Avant d'investir dans l'achat ou la reprise d'un cabinet, un kiné débute souvent par des contrats précaires, des vacations (parfois saisonnières) dans les établissements de soins : centres de thalassothérapie, de rééducation, de remise en forme. L'emploi salarié progresse lentement dans les hôpitaux, publics ou privés.
rémunération ( revenu ) et capacité d’investissements sans pee ou perco
Dans le secteur public, le rémunération ( revenu ) et capacité d’investissements sans pee ou perco mensuel revenu brut ( stop loos ou stop-los ), primes et indemnités non comprises, s'élève à environ 1 400 euros ( isf ) en début de carrière, et à 2 400 euros ( isf ) en fin de carrière. Il est d'environ 1 500 euros ( isf ) dans le privé, mais peut aller jusqu'à 2 750 euros ( isf ).
compétences qui requières un esprit sportif
Une bonne santé physique et de la résistance sont requises pour manipuler les patients, répéter les exercices et réaliser les massages, et rester debout une partie de la journée. L'écoute et la patience sont également indispensables pour travailler efficacement avec des personnes parfois lourdement handicapées, ou avec des enfants. Le masseur-kinésithérapeute doit donner confiance au patient, l'encourager à persévérer, le rassurer et le soutenir en cas de démotivation. Il doit lui transmettre son dynamisme et son enthousiasme ! Un bon équilibre personnel se révèle par ailleurs nécessaire pour travail, comme un vrais sportif professionneller avec des personnes en souffrance (accidentés de la route par exemple).
Ce type de profession peut permettre d’envisager de défiscaliser à travers des placements.
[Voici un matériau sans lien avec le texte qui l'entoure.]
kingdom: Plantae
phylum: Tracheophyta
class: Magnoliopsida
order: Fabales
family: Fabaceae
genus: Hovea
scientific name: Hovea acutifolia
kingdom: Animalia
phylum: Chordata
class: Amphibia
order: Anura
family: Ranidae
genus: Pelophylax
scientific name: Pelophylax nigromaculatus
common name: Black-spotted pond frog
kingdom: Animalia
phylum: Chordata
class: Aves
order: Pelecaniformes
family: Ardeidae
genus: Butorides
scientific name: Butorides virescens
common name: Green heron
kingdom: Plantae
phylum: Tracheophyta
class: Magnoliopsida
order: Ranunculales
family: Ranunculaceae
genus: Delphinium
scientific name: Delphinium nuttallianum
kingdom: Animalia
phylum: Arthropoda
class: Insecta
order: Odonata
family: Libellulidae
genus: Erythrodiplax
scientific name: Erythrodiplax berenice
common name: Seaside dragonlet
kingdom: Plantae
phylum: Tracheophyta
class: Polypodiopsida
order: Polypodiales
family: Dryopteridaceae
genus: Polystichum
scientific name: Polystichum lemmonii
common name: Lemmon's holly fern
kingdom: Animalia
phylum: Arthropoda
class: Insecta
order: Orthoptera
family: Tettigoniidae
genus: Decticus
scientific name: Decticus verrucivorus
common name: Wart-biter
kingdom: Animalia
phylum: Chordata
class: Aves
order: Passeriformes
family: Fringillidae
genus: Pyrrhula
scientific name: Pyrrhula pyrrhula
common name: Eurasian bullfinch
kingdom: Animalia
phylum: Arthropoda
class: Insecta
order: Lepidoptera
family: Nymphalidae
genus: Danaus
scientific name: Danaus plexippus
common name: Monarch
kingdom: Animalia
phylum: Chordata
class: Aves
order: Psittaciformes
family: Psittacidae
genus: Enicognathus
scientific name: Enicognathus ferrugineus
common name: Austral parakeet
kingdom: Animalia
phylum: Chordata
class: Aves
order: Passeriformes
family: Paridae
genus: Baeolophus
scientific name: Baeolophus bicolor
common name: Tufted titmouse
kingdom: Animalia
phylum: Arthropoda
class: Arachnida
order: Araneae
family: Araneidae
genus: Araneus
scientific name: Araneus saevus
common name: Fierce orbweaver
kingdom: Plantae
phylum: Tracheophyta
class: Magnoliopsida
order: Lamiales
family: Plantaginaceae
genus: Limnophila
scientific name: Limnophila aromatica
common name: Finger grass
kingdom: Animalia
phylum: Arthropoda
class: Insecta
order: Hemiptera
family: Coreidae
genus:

Les possibilités de placements avec un cgp ( conseiller en gestion de patrimoine ) : assurance-vie, robien ou de robien, lmp, lnmp, girardin, sans être concerné par l’ISF
accès au métier (en attendant d’être un gagnant du loto )
Obtenir le diplôme ( sans épreuve sportive ) d'État
Pour avoir le droit d'exercer ce métier, il faut être titulaire du diplôme ( sans épreuve sportive ) d'Etat de masseur kinésithérapeute . Il se prépare en trois ans, après un bac ( cgp cgpi ) S de préférence, dans l'une des trente-trois écoles publiques ou privées agréées.
Un concours d'entrée très sélectif conditionne l'accès à cette formation (1867 places mises au concours d'entrée en première année pour la rentrée 2005). Il comprend trois épreuves écrites ( physique, biologie et chimie ).
Actuellement, quinze écoles ( Besançon, Bordeaux, Dijon, Grenoble, Lyon, Marseille, Nancy, Nice, Orléans, Poitiers, Paris, Saint-Étienne, Toulouse, Vichy et Fort-de-France ) exigent que leurs étudiants suivent une première année de médecine à l'université ( PCEM 1 ) directement après le bac ( cgp cgpi ), avant de passer un concours, organisé selon des modalités variables d'une région à l'autre. Les études durent alors quatre années en tout.
La formation comporte un volume important de stages. Les enseignements théoriques portent sur l'anatomie, la physiologie, la biomécanique de l'appareil locomoteur, la pathologie, ainsi que sur les différentes techniques de masso-kinésithérapie ( rééducation en traumatologie et orthopédie, en rhumatologie ).
Ces informations sont essentiellement issues de l’excellent site de l’onisep.